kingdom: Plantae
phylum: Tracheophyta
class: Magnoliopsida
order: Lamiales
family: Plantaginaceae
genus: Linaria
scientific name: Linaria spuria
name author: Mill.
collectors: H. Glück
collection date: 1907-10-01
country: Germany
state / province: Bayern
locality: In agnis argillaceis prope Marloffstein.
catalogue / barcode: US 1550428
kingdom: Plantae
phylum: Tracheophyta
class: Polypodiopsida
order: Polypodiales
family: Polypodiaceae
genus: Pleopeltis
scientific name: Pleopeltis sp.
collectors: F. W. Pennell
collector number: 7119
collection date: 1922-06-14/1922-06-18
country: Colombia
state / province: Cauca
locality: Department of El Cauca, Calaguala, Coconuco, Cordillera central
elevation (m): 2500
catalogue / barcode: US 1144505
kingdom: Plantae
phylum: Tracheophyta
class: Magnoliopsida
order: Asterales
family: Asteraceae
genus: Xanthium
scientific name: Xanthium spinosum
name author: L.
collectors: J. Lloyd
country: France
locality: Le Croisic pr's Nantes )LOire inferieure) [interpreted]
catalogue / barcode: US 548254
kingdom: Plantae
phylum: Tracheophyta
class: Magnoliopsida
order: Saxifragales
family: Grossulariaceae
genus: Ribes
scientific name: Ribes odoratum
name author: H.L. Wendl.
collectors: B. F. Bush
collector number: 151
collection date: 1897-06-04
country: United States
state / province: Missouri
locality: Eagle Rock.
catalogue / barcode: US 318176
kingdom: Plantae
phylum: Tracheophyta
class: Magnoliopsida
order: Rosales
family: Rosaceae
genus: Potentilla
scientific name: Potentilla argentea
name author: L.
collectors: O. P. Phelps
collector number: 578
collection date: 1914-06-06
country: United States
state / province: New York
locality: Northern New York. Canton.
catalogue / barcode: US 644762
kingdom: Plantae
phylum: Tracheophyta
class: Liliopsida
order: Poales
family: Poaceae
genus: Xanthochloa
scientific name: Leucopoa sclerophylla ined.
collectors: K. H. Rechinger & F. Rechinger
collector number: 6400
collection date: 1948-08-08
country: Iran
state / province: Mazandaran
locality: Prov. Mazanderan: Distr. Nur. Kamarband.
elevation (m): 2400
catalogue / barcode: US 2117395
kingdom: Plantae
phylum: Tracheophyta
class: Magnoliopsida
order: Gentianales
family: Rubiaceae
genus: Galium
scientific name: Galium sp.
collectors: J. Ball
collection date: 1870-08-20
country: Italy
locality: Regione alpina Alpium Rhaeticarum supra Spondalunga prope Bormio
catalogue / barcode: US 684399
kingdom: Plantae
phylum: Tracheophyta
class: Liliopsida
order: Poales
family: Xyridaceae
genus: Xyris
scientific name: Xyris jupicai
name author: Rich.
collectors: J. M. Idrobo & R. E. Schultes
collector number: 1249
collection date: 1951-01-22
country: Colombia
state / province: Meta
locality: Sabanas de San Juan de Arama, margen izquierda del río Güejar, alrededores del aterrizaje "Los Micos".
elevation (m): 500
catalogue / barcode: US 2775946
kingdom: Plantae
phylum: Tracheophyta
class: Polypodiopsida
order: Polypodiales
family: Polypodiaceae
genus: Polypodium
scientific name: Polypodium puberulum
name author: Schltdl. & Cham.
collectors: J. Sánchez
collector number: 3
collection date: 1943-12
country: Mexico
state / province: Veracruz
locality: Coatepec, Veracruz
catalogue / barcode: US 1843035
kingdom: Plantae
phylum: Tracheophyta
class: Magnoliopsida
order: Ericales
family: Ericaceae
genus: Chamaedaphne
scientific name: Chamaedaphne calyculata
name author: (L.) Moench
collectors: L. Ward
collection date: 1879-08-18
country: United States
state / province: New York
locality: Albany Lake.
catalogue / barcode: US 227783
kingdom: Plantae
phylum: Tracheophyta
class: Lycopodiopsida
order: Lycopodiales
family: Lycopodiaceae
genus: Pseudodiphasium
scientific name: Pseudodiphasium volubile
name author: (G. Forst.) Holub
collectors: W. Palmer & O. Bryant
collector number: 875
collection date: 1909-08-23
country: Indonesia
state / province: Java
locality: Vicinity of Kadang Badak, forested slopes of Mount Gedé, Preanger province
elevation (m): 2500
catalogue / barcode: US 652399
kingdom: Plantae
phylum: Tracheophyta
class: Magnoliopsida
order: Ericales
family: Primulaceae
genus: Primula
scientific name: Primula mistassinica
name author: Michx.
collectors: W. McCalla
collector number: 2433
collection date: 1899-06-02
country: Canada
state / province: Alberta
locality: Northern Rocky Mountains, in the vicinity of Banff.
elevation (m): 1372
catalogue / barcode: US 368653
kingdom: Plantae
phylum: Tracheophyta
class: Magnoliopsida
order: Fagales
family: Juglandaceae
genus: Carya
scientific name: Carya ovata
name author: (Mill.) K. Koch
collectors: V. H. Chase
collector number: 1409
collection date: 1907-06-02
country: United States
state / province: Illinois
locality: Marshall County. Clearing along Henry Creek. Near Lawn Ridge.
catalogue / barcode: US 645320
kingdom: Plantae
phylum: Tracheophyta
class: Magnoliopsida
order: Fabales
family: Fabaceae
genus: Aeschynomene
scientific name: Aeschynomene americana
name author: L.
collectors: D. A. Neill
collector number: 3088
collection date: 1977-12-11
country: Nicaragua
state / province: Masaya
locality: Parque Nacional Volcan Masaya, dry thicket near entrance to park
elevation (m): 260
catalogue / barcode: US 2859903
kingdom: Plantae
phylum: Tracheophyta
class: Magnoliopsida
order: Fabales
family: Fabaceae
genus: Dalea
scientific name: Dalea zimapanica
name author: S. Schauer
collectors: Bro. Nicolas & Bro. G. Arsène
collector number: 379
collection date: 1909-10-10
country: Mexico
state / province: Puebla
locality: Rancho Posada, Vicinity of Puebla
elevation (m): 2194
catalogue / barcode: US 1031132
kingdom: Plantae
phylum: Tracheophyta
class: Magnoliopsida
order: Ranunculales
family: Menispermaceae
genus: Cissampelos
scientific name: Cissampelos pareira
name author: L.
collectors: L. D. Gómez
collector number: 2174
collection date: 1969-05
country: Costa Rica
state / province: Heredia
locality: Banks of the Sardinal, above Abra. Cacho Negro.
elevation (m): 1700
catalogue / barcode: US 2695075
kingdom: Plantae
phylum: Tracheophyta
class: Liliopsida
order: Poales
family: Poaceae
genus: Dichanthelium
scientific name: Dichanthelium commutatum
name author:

= = = =

Copy all of the items above, swapping every "locality" for "site" and leaving everything else unchanged.

- **RESULT OF THIS TASK**
kingdom: Plantae
phylum: Tracheophyta
class: Magnoliopsida
order: Lamiales
family: Plantaginaceae
genus: Linaria
scientific name: Linaria spuria
name author: Mill.
collectors: H. Glück
collection date: 1907-10-01
country: Germany
state / province: Bayern
site: In agnis argillaceis prope Marloffstein.
catalogue / barcode: US 1550428
kingdom: Plantae
phylum: Tracheophyta
class: Polypodiopsida
order: Polypodiales
family: Polypodiaceae
genus: Pleopeltis
scientific name: Pleopeltis sp.
collectors: F. W. Pennell
collector number: 7119
collection date: 1922-06-14/1922-06-18
country: Colombia
state / province: Cauca
site: Department of El Cauca, Calaguala, Coconuco, Cordillera central
elevation (m): 2500
catalogue / barcode: US 1144505
kingdom: Plantae
phylum: Tracheophyta
class: Magnoliopsida
order: Asterales
family: Asteraceae
genus: Xanthium
scientific name: Xanthium spinosum
name author: L.
collectors: J. Lloyd
country: France
site: Le Croisic pr's Nantes )LOire inferieure) [interpreted]
catalogue / barcode: US 548254
kingdom: Plantae
phylum: Tracheophyta
class: Magnoliopsida
order: Saxifragales
family: Grossulariaceae
genus: Ribes
scientific name: Ribes odoratum
name author: H.L. Wendl.
collectors: B. F. Bush
collector number: 151
collection date: 1897-06-04
country: United States
state / province: Missouri
site: Eagle Rock.
catalogue / barcode: US 318176
kingdom: Plantae
phylum: Tracheophyta
class: Magnoliopsida
order: Rosales
family: Rosaceae
genus: Potentilla
scientific name: Potentilla argentea
name author: L.
collectors: O. P. Phelps
collector number: 578
collection date: 1914-06-06
country: United States
state / province: New York
site: Northern New York. Canton.
catalogue / barcode: US 644762
kingdom: Plantae
phylum: Tracheophyta
class: Liliopsida
order: Poales
family: Poaceae
genus: Xanthochloa
scientific name: Leucopoa sclerophylla ined.
collectors: K. H. Rechinger & F. Rechinger
collector number: 6400
collection date: 1948-08-08
country: Iran
state / province: Mazandaran
site: Prov. Mazanderan: Distr. Nur. Kamarband.
elevation (m): 2400
catalogue / barcode: US 2117395
kingdom: Plantae
phylum: Tracheophyta
class: Magnoliopsida
order: Gentianales
family: Rubiaceae
genus: Galium
scientific name: Galium sp.
collectors: J. Ball
collection date: 1870-08-20
country: Italy
site: Regione alpina Alpium Rhaeticarum supra Spondalunga prope Bormio
catalogue / barcode: US 684399
kingdom: Plantae
phylum: Tracheophyta
class: Liliopsida
order: Poales
family: Xyridaceae
genus: Xyris
scientific name: Xyris jupicai
name author: Rich.
collectors: J. M. Idrobo & R. E. Schultes
collector number: 1249
collection date: 1951-01-22
country: Colombia
state / province: Meta
site: Sabanas de San Juan de Arama, margen izquierda del río Güejar, alrededores del aterrizaje "Los Micos".
elevation (m): 500
catalogue / barcode: US 2775946
kingdom: Plantae
phylum: Tracheophyta
class: Polypodiopsida
order: Polypodiales
family: Polypodiaceae
genus: Polypodium
scientific name: Polypodium puberulum
name author: Schltdl. & Cham.
collectors: J. Sánchez
collector number: 3
collection date: 1943-12
country: Mexico
state / province: Veracruz
site: Coatepec, Veracruz
catalogue / barcode: US 1843035
kingdom: Plantae
phylum: Tracheophyta
class: Magnoliopsida
order: Ericales
family: Ericaceae
genus: Chamaedaphne
scientific name: Chamaedaphne calyculata
name author: (L.) Moench
collectors: L. Ward
collection date: 1879-08-18
country: United States
state / province: New York
site: Albany Lake.
catalogue / barcode: US 227783
kingdom: Plantae
phylum: Tracheophyta
class: Lycopodiopsida
order: Lycopodiales
family: Lycopodiaceae
genus: Pseudodiphasium
scientific name: Pseudodiphasium volubile
name author: (G. Forst.) Holub
collectors: W. Palmer & O. Bryant
collector number: 875
collection date: 1909-08-23
country: Indonesia
state / province: Java
site: Vicinity of Kadang Badak, forested slopes of Mount Gedé, Preanger province
elevation (m): 2500
catalogue / barcode: US 652399
kingdom: Plantae
phylum: Tracheophyta
class: Magnoliopsida
order: Ericales
family: Primulaceae
genus: Primula
scientific name: Primula mistassinica
name author: Michx.
collectors: W. McCalla
collector number: 2433
collection date: 1899-06-02
country: Canada
state / province: Alberta
site: Northern Rocky Mountains, in the vicinity of Banff.
elevation (m): 1372
catalogue / barcode: US 368653
kingdom: Plantae
phylum: Tracheophyta
class: Magnoliopsida
order: Fagales
family: Juglandaceae
genus: Carya
scientific name: Carya ovata
name author: (Mill.) K. Koch
collectors: V. H. Chase
collector number: 1409
collection date: 1907-06-02
country: United States
state / province: Illinois
site: Marshall County. Clearing along Henry Creek. Near Lawn Ridge.
catalogue / barcode: US 645320
kingdom: Plantae
phylum: Tracheophyta
class: Magnoliopsida
order: Fabales
family: Fabaceae
genus: Aeschynomene
scientific name: Aeschynomene americana
name author: L.
collectors: D. A. Neill
collector number: 3088
collection date: 1977-12-11
country: Nicaragua
state / province: Masaya
site: Parque Nacional Volcan Masaya, dry thicket near entrance to park
elevation (m): 260
catalogue / barcode: US 2859903
kingdom: Plantae
phylum: Tracheophyta
class: Magnoliopsida
order: Fabales
family: Fabaceae
genus: Dalea
scientific name: Dalea zimapanica
name author: S. Schauer
collectors: Bro. Nicolas & Bro. G. Arsène
collector number: 379
collection date: 1909-10-10
country: Mexico
state / province: Puebla
site: Rancho Posada, Vicinity of Puebla
elevation (m): 2194
catalogue / barcode: US 1031132
kingdom: Plantae
phylum: Tracheophyta
class: Magnoliopsida
order: Ranunculales
family: Menispermaceae
genus: Cissampelos
scientific name: Cissampelos pareira
name author: L.
collectors: L. D. Gómez
collector number: 2174
collection date: 1969-05
country: Costa Rica
state / province: Heredia
site: Banks of the Sardinal, above Abra. Cacho Negro.
elevation (m): 1700
catalogue / barcode: US 2695075
kingdom: Plantae
phylum: Tracheophyta
class: Liliopsida
order: Poales
family: Poaceae
genus: Dichanthelium
scientific name: Dichanthelium commutatum
name author:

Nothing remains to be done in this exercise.